▸ Direction
In the rows below, swap every "scientific name" for "species" and reproduce the lines otherwise unchanged, leaving out the pictures.
---
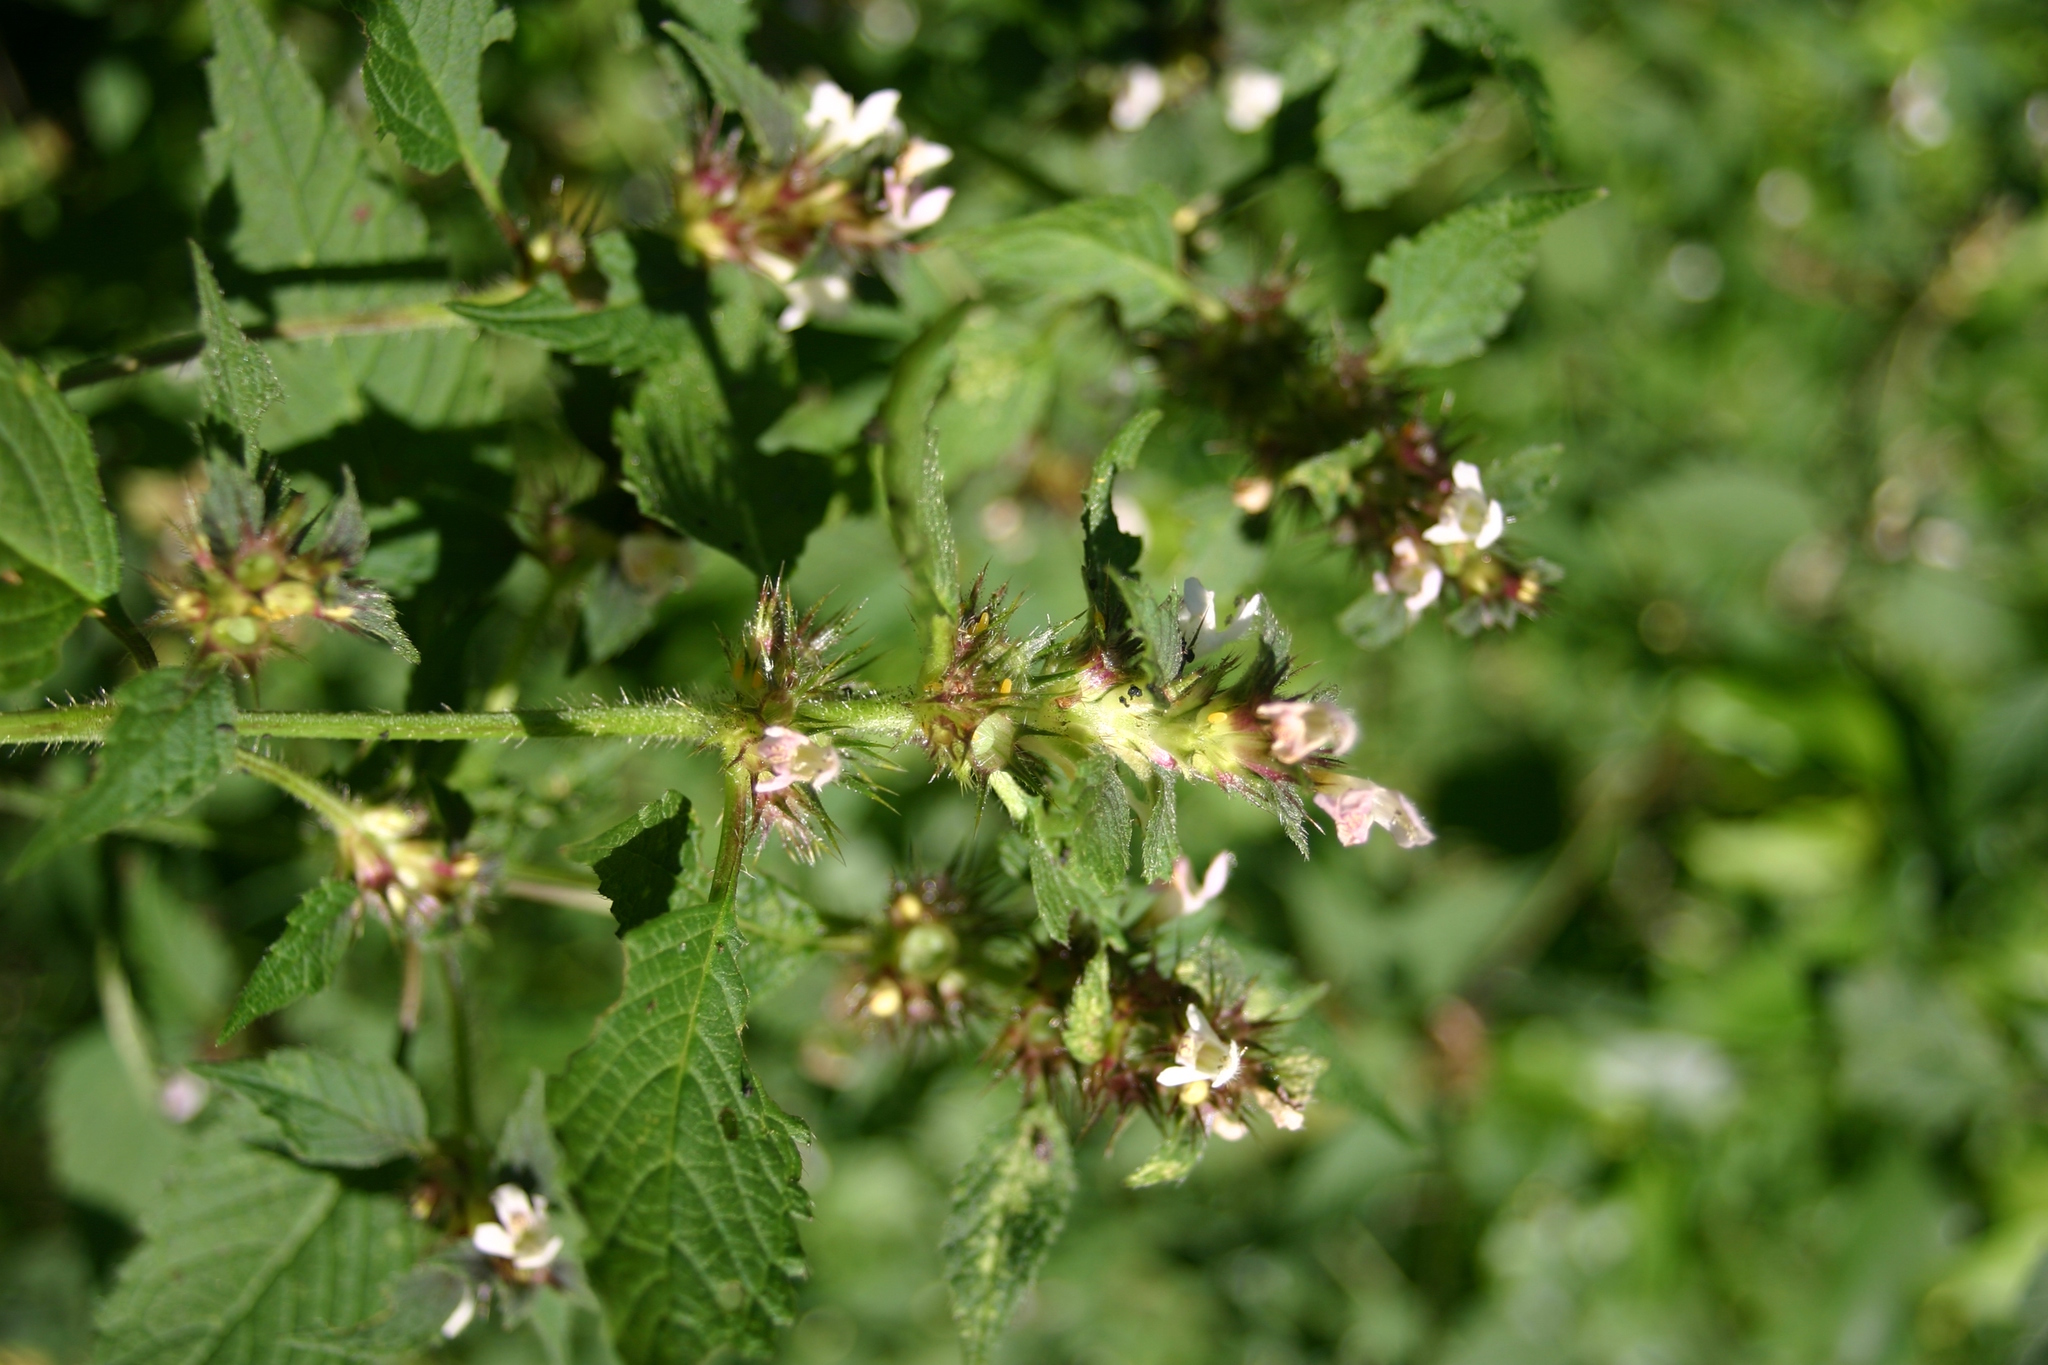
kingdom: Plantae
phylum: Tracheophyta
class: Magnoliopsida
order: Lamiales
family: Lamiaceae
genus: Galeopsis
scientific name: Galeopsis tetrahit
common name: Common hemp-nettle
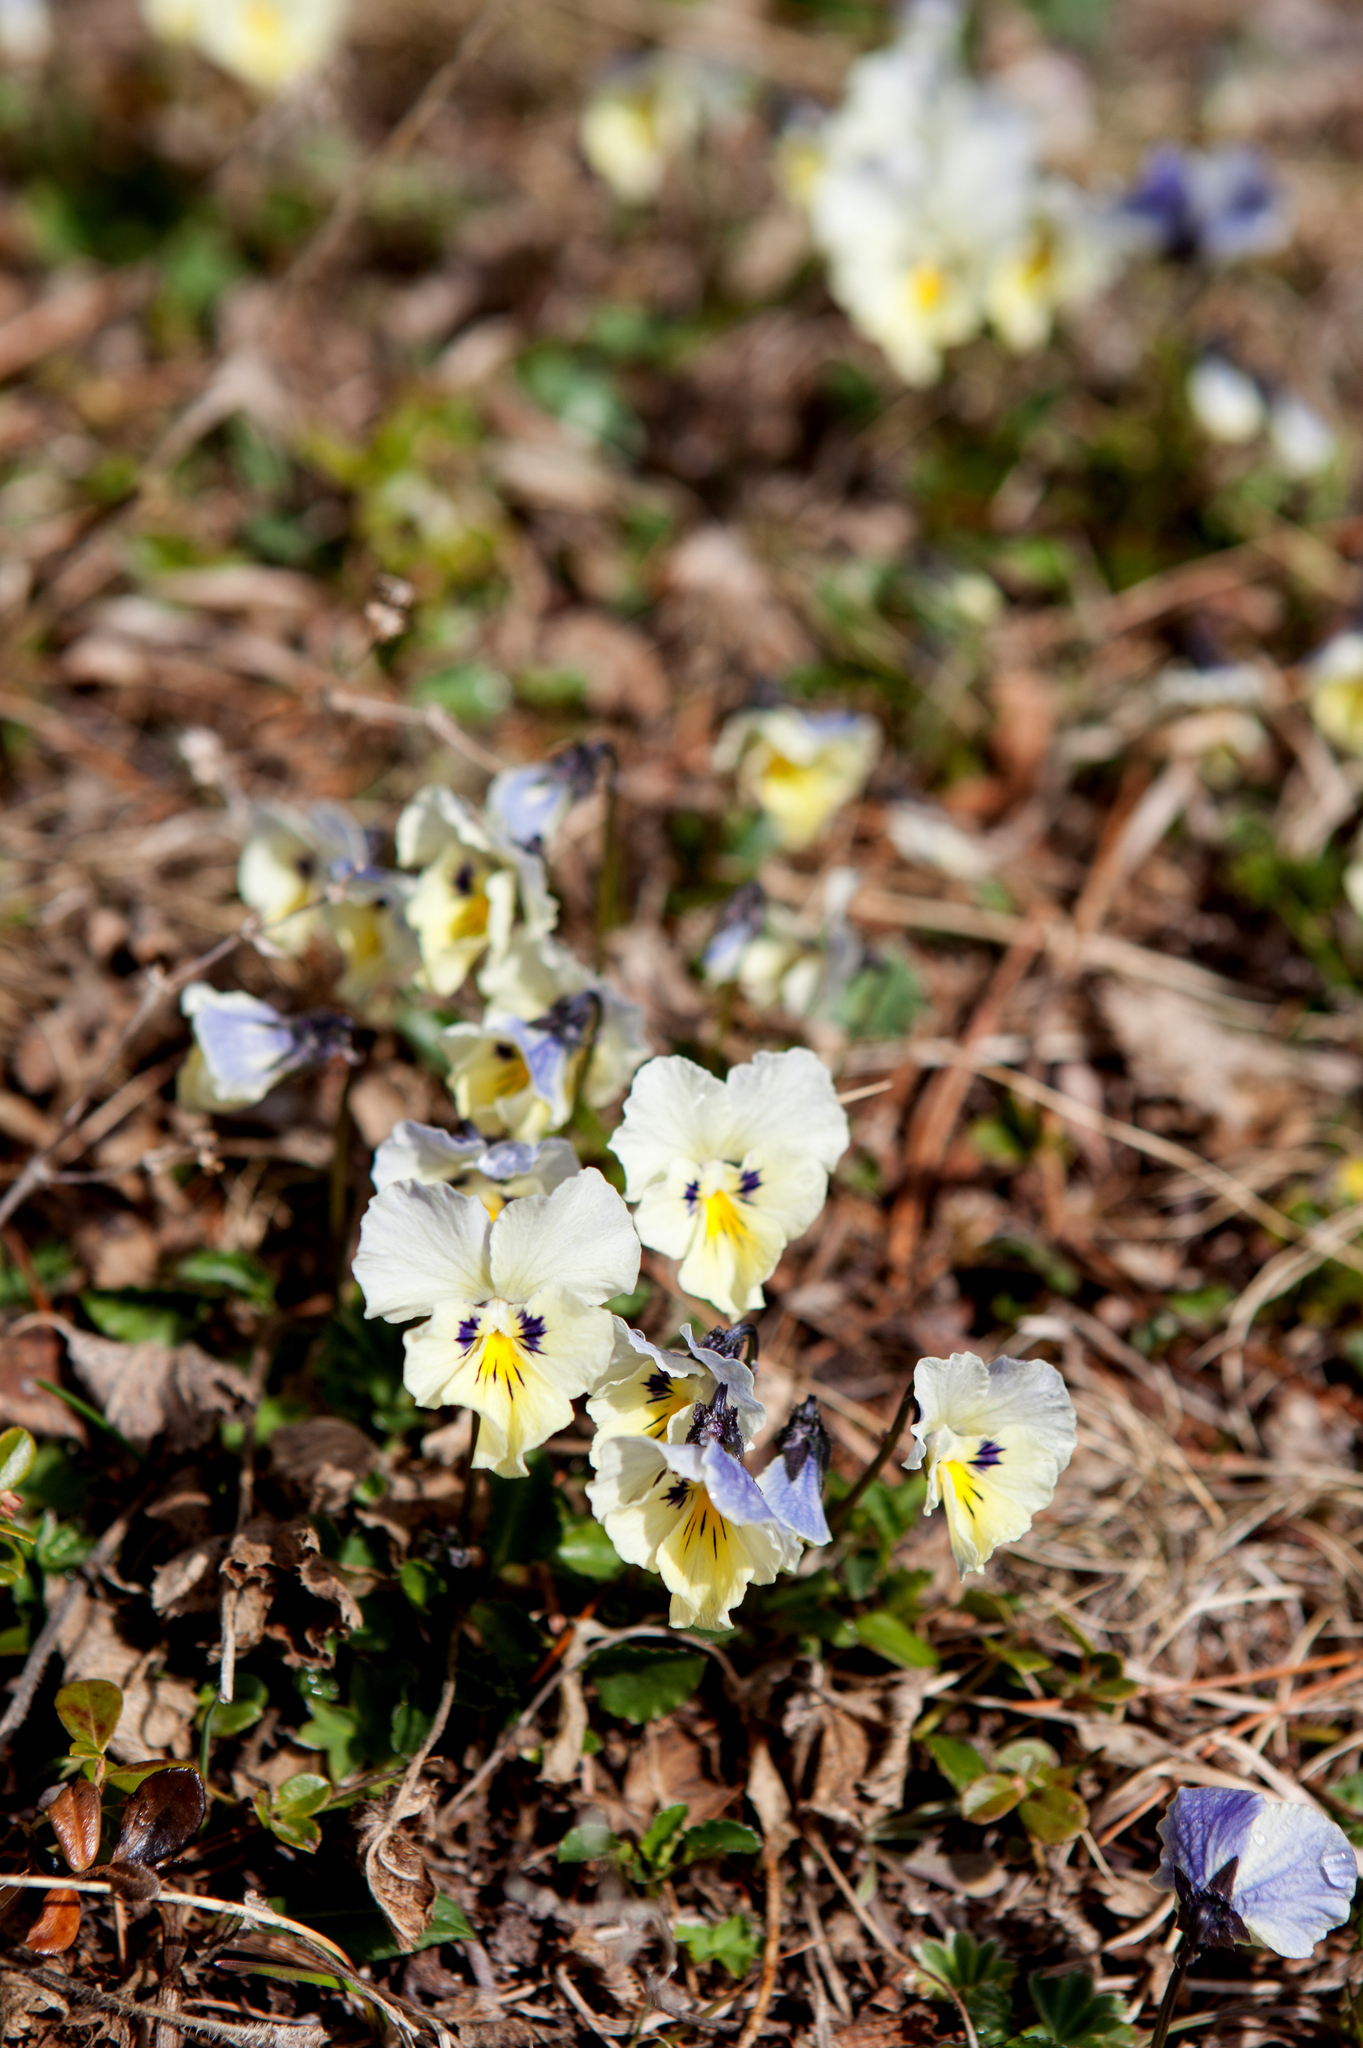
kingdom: Plantae
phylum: Tracheophyta
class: Magnoliopsida
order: Malpighiales
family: Violaceae
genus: Viola
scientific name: Viola altaica
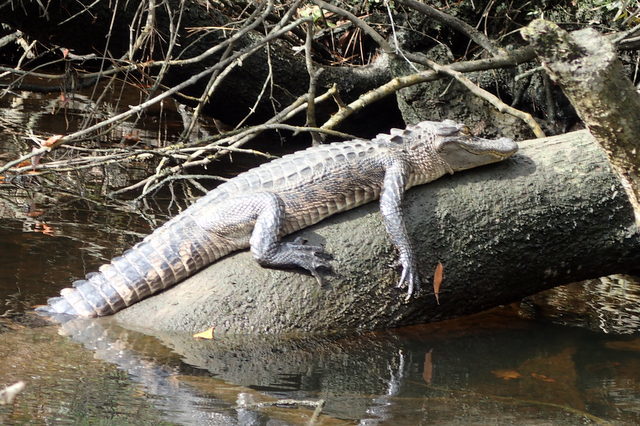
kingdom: Animalia
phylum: Chordata
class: Crocodylia
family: Alligatoridae
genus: Alligator
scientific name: Alligator mississippiensis
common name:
---
▸ Response
kingdom: Plantae
phylum: Tracheophyta
class: Magnoliopsida
order: Lamiales
family: Lamiaceae
genus: Galeopsis
species: Galeopsis tetrahit
common name: Common hemp-nettle
kingdom: Plantae
phylum: Tracheophyta
class: Magnoliopsida
order: Malpighiales
family: Violaceae
genus: Viola
species: Viola altaica
kingdom: Animalia
phylum: Chordata
class: Crocodylia
family: Alligatoridae
genus: Alligator
species: Alligator mississippiensis
common name:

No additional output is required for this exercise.